More FREE public speaking skills tips.

Monday, January 08, 2007

Body Language – stop your nervous fidgeting!

“What the heck do I do with my hands?” is one of the most common questions I get when conducting a public speaking skills training program. My answer is usually, “nothing.” Instead, I rather tell you what not to do with your hands. When you become more comfortable speaking in front of groups of people, you feel and act more natural, and your hands will do whatever they want and will fit right in with your presentation. However, you need to know what to do until then, don’t you?

What not to do: Do not put your hands in your pockets, do not put your hands in your pockets and jingle your change, do not clasp your hands in front, do not hold one arm with your other hand, do not lean on the lectern, and do not tap the lectern. In other words, do not fidget with your hands. Fidgeting doesn’t just happen with the hands, it also happens with the entire body. Have you ever seen anyone speak who appears drunk because of all the swaying they are doing, or someone who appears as if they’ve had too much caffeine because of the quick pacing back and forth, or the person who stands frozen stiff afraid to move in case someone notices them? You want people to notice you! But of course you want them to notice you as a confident, engaging, and professional presenter!

Just because you may be nervous doesn’t mean you have to show it. It’s no one’s business. Have your body language do two things:

Project total self confidence, control, and command of the room.
Stand tall with good posture. Think confident and you will look confident. Move around, but in a controlled manner, not a nervous pacing manner. For example: walk a little to the left, stop and talk, walk towards the middle, stop and talk, walk towards the right, stop and talk. Let your hands be natural by your side, or waste height in front talking with your hands a little bit, or make a gesture when you say something where you want to add some emphasis.

Enhance your speech to be more engaging.
Have your body movements match what you say. If you are telling a story about a time you were driving in the car, act out the motion of being behind the steering wheel and driving. If you mention swerving around a curve, motion and exaggerate the movement of swerving. If you crash, show them the crash and what your body did. Exaggeration is always good for effect, entertainment, and keeping your audience’s attention. The larger the audience, the larger the exaggeration.

Believe it or not, most communication is done through body language. Think of your pet, a squirrel in your back yard, or any other kind of animal. How much do they communicate verbally and how much do they communicate with their bodies? The answer is obvious. We are no different. The words you say don’t matter as much as what your body says. What is your body saying when you present in front of others and/or when you interact with others? Start paying attention to your posture, your nervous fidgeting, and your body movements. If you find that they do not portray confidence, if they do not portray control, and if they do not enhance your communication where you are more engaging in a group setting or one on one, change your body language and watch how your confidence increases, your interactions improve, and how your results become more positive.

More free tips:

Wednesday, January 03, 2007

Start Strong with Your Public Speaking

It’s Monday morning, you had a great weekend, and now you have to attend a seminar at work. You grab your cup of coffee, maybe a bagel or muffin, and you find the seat that you are going to be most comfortable in. You get settled in and you wait anxiously for the presenter to begin.

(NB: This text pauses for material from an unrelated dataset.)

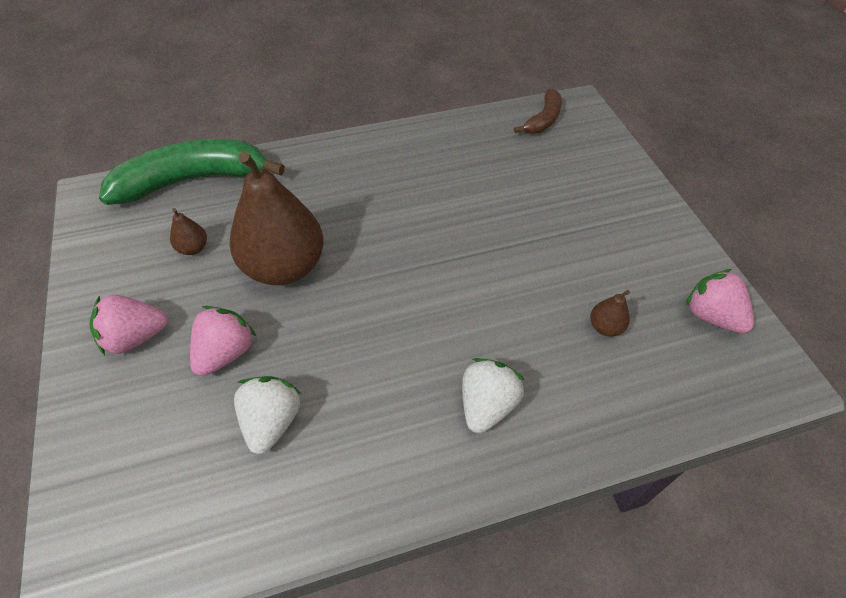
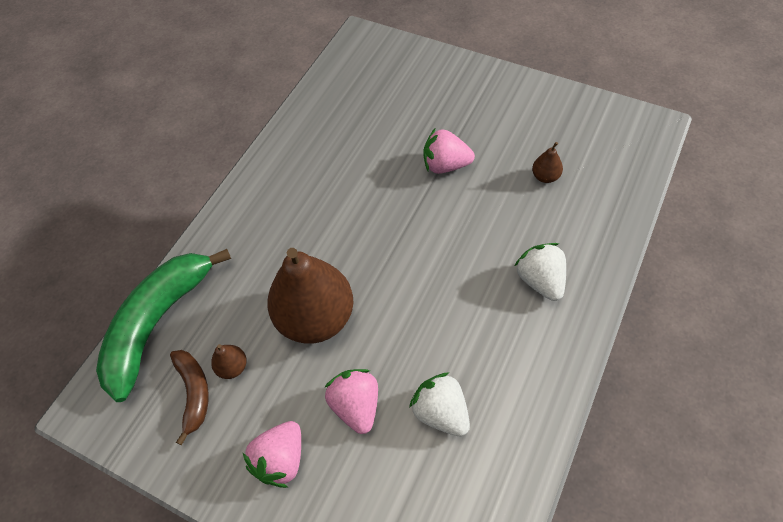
camera: 40 degrees left, 5 degrees up
(543, 119) = (351, 67): brown banana -> brown banana (194, 393)
(711, 316) = (587, 120): pink strawberry -> pink strawberry (445, 165)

What are your expectations?

Are you expecting to be put to sleep or are you expecting to be engaged?
Are you expecting to learn something new or be told something you already know?
Are you expecting this is going to be worth your while? Or are you expecting that this will be a waste of time?

Be engaging and your audience will be engaged

When you are the presenter, your audience has the same expectations of you. No matter what those expectations are, your goal should be to exceed them. One of the best ways to exceed their expectations is to fully engage your audience while delivering worthwhile information.